La miniserie alterna varias líneas temporales pero no lo explicita, y ese detalle, sumado a que hay personajes que no envejecen, complica un poco, al principio, entender que algunas acciones están ocurriendo en distinto momento. Pero claro, la temporalidad lineal no tiene mayor sentido en la cosmovisión indígena que sustenta el relato, así que lo mejor es dejarse llevar y confiar en que las piezas se acomodarán cuando sea necesario. Hay episodios un tanto lentos para lo que solemos esperar de una historia policial, pero en este thriller es menos importante resolver los homicidios de las misioneras que acompañar a Helena en su viaje de regreso al corazón verde del cosmos.

Como decíamos más arriba, mujeres, bosque y mitología constituyen una combinación cada vez más presente en la ficción que Netflix pone a nuestro alcance (pensemos en Zona blanca, la serie franco-belga de 2017, ambientada en los bosques de las Ardenas, o en El guardián invisible, película también de 2017 dirigida por Fernando González Molina y ambientada en la zona boscosa de los Pirineos, por nombrar apenas un par), pero en esta no está presente el conflicto ambiental, aunque esté implícito, claro, en la oposición manigua-hombre blanco.

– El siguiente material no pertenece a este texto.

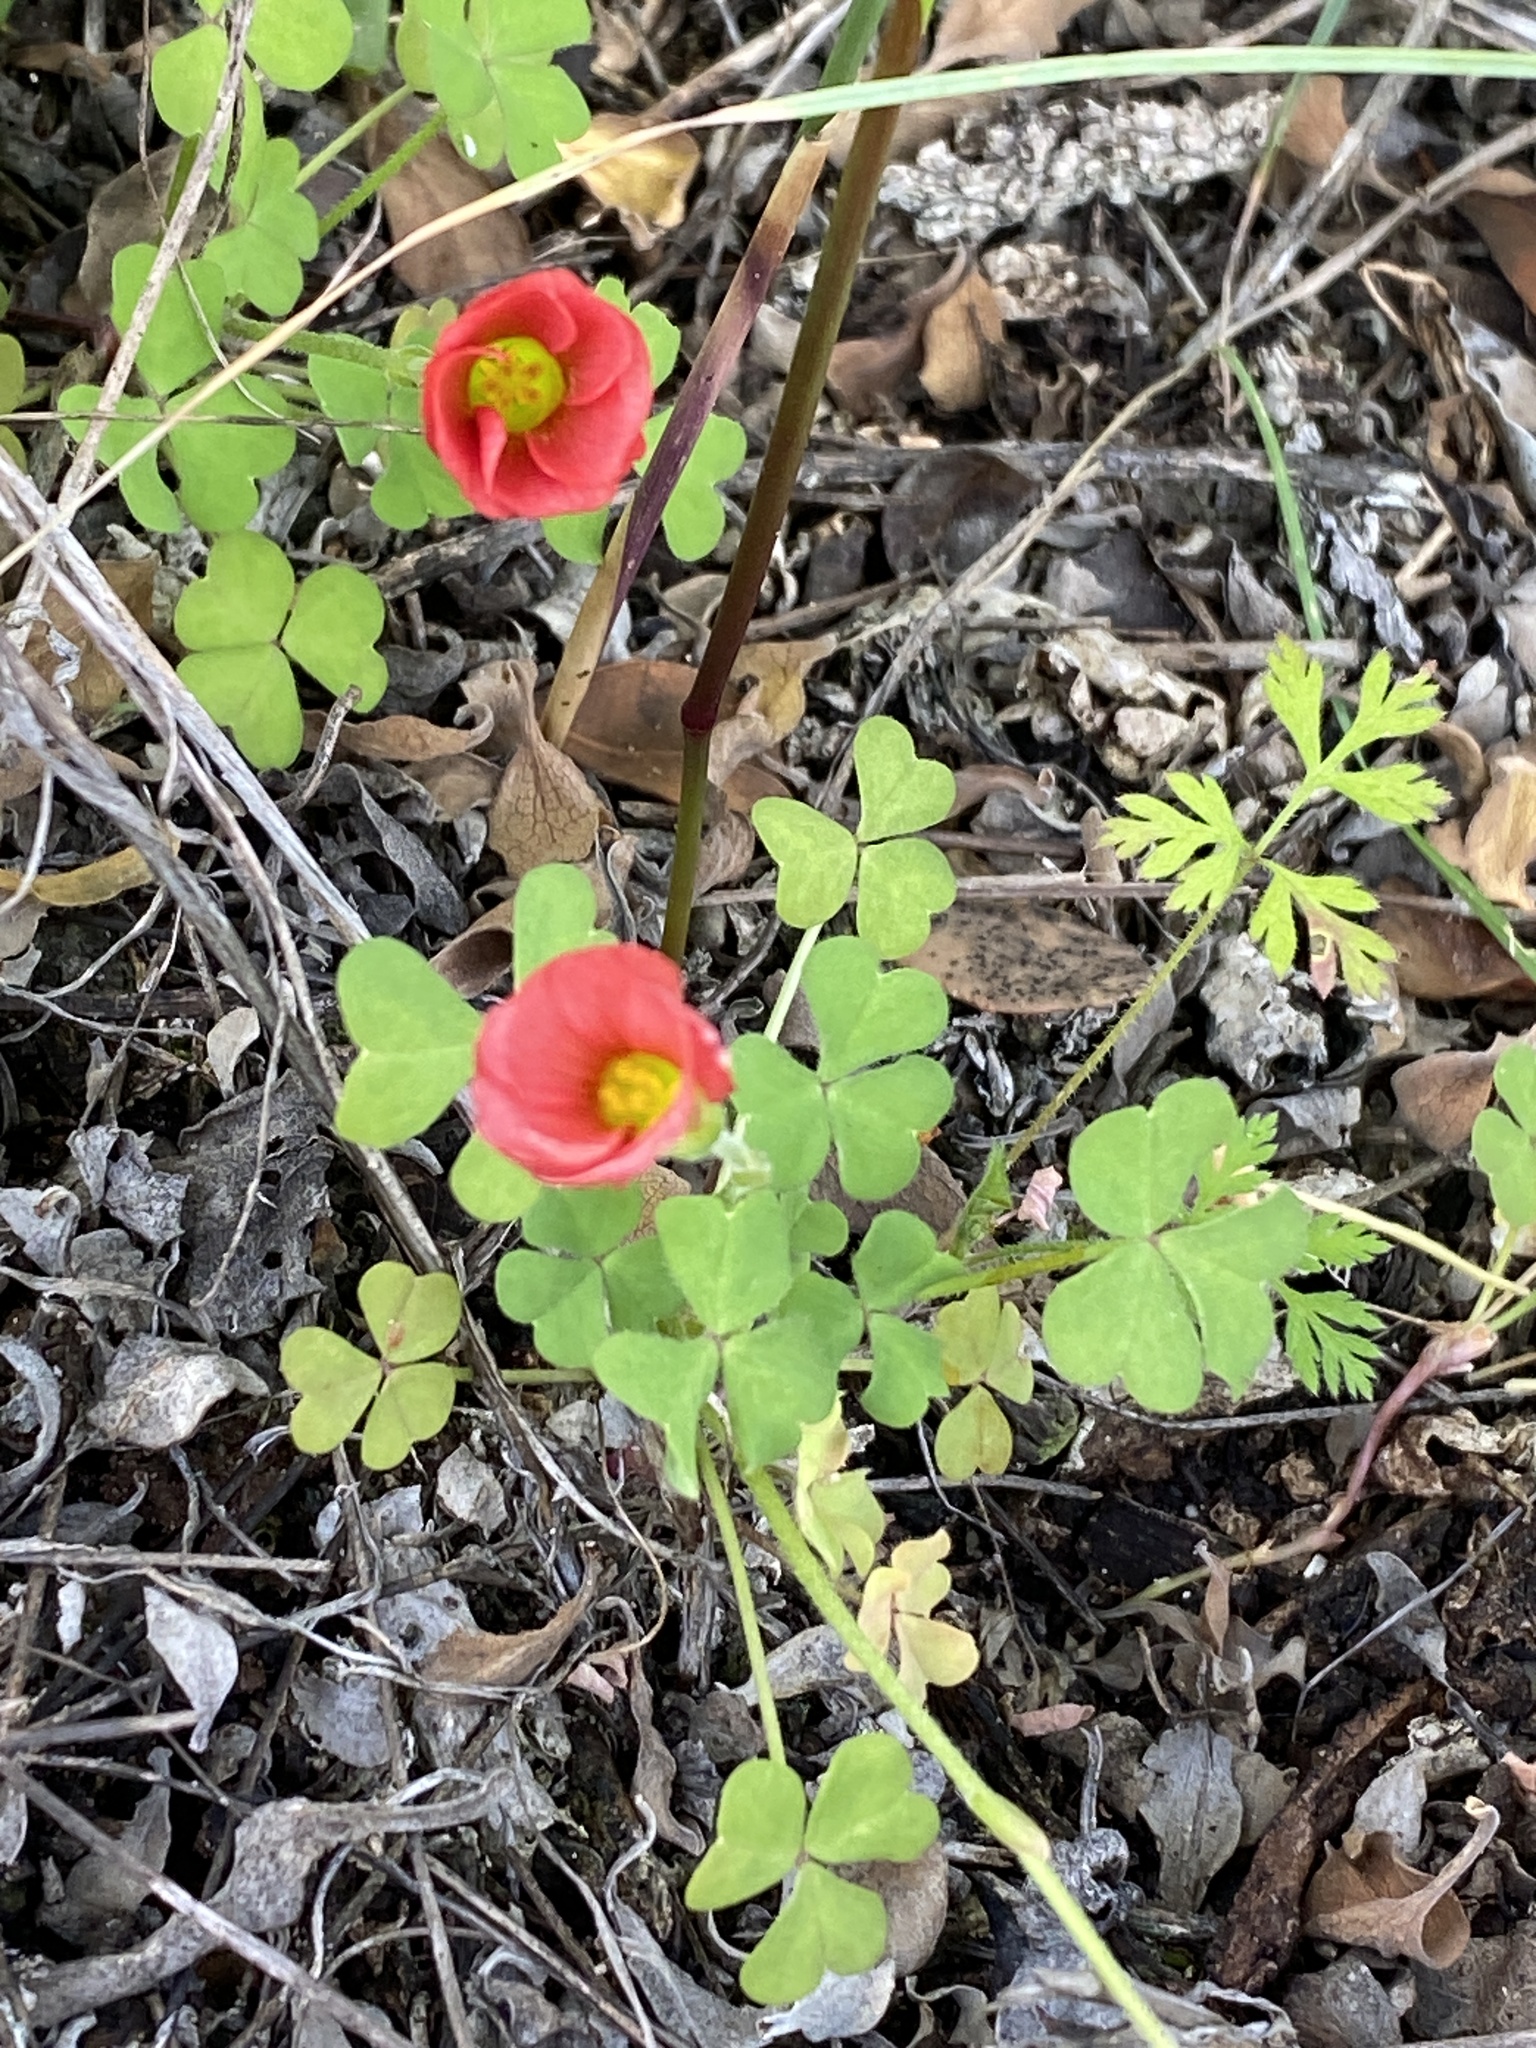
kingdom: Plantae
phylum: Tracheophyta
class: Magnoliopsida
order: Oxalidales
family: Oxalidaceae
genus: Oxalis
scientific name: Oxalis obtusa
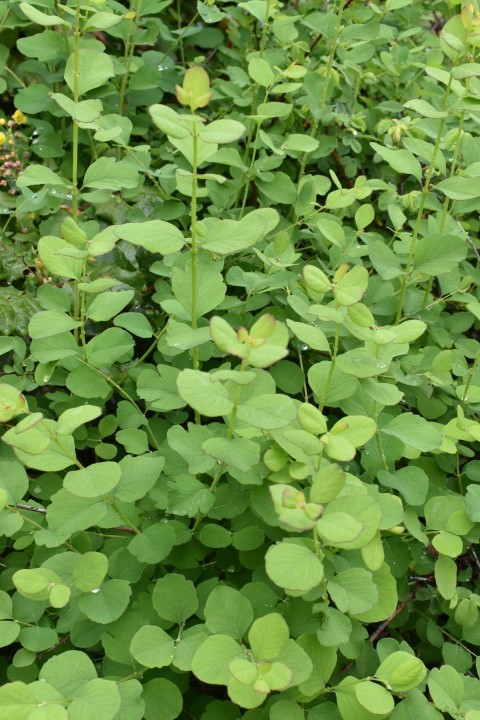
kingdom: Plantae
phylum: Tracheophyta
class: Magnoliopsida
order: Dipsacales
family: Caprifoliaceae
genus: Symphoricarpos
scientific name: Symphoricarpos albus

Frontera verde se presenta como una miniserie, por lo que no tendría por qué tener continuación más allá de estos ocho episodios. Sin embargo, el final deja suficientes cabos sueltos como para pensar que podría haber segunda parte. Y hay que admitir algo: pocos escenarios son tan cautivantes en alta definición como las zonas boscosas, no importa en qué latitud se encuentren.

Frontera verde. Dirigida por Ciro Guerra, Jacques Toulemonde Vidal y Laura Mora Ortega. Colombia, 2019. En Netflix.